Crawler

Robots.txt

The RobotsTxt class parses robots.txt files and validates URLs against their rules. It supports User-agent, Allow, Disallow, Crawl-delay, and Sitemap directives with wildcard pattern matching and a 24-hour cache.

import { RobotsTxt } from 'rezo/crawler';

Basic Usage

const robots = new RobotsTxt({
  userAgent: 'RezoBot',     // Bot name to match against rules (default: 'RezoBot')
  cacheTTL: 86400000         // Cache TTL in ms (default: 24 hours)
});

// Fetch and parse robots.txt for a domain
await robots.fetch('https://example.com', async (url) => {
  const res = await rezo.get(url);
  return { status: res.status, data: res.data };
});

// Check if a URL is allowed
const allowed = robots.isAllowed('https://example.com/admin/config');
// false (if robots.txt disallows /admin/)

Parsing Rules

parse()

Parses robots.txt content directly and returns a RobotsTxtDirectives object:

const content = `
User-agent: *
Disallow: /admin/
Disallow: /private/
Allow: /admin/public/
Crawl-delay: 2

User-agent: RezoBot
Disallow: /api/internal/
Allow: /api/public/

Sitemap: https://example.com/sitemap.xml
Sitemap: https://example.com/sitemap-products.xml
`;

const directives = robots.parse(content);

console.log(directives.rules);
// [
//   { path: '/api/internal/', allow: false },
//   { path: '/api/public/', allow: true }
// ]

console.log(directives.crawlDelay);
// undefined (specific RezoBot rules don't have crawl-delay)

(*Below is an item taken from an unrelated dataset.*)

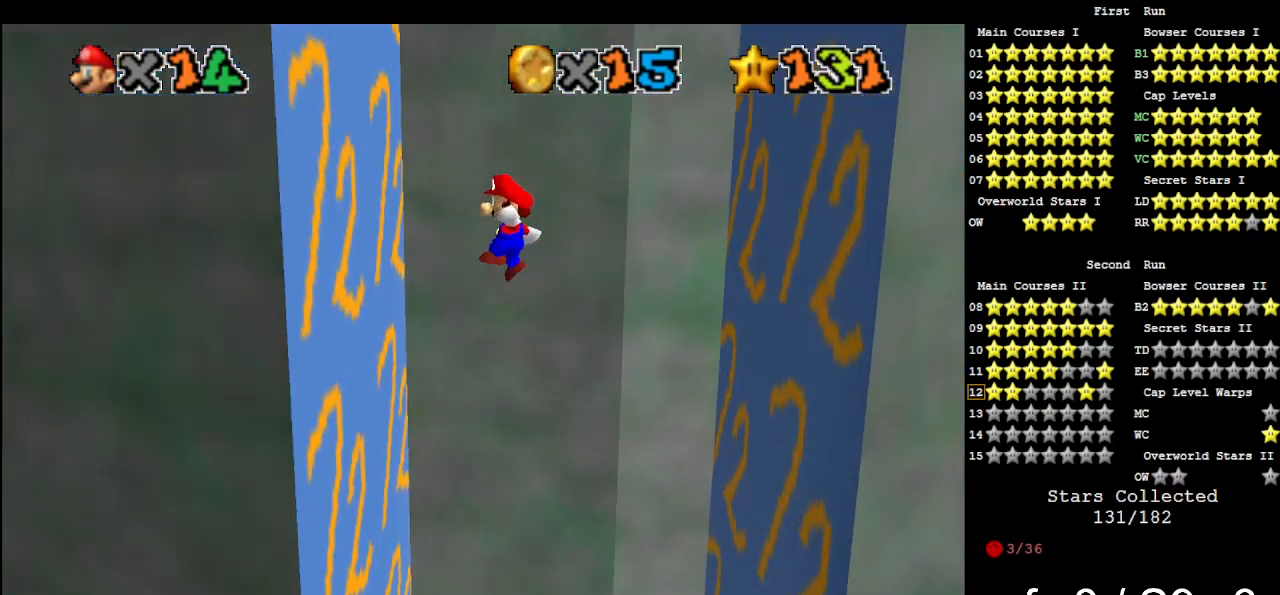
{"buttons": [], "left_stick": "down-right", "events": [[333, "A", "down"], [333, "left_stick", "down-right"], [467, "A", "up"]]}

console.log(directives.sitemaps);
// ['https://example.com/sitemap.xml', 'https://example.com/sitemap-products.xml']

Rule Resolution

The parser follows standard precedence:

  1. Specific user-agent match — If a User-agent block matches the bot name (case-insensitive partial match), those rules are used
  2. Wildcard fallback — If no specific match exists, User-agent: * rules apply
  3. Path specificity — Longer path patterns take priority over shorter ones
  4. Allow over Disallow — When two rules have the same path length, Allow takes precedence
// Given these rules:
// Disallow: /api/
// Allow: /api/public/

robots.isAllowed('https://example.com/api/users');    // false
robots.isAllowed('https://example.com/api/public/v1'); // true (longer Allow wins)

Wildcard Matching

Robots.txt patterns support * (match anything) and $ (end of URL):

const content = `
User-agent: *
Disallow: /*.pdf$
Disallow: /search?*q=
Allow: /
`;

const directives = robots.parse(content);

robots.isAllowed('https://example.com/docs/report.pdf', directives);
// false (matches /*.pdf$)

robots.isAllowed('https://example.com/docs/report.pdf?v=2', directives);
// true ($ means exact end, and this URL has query params)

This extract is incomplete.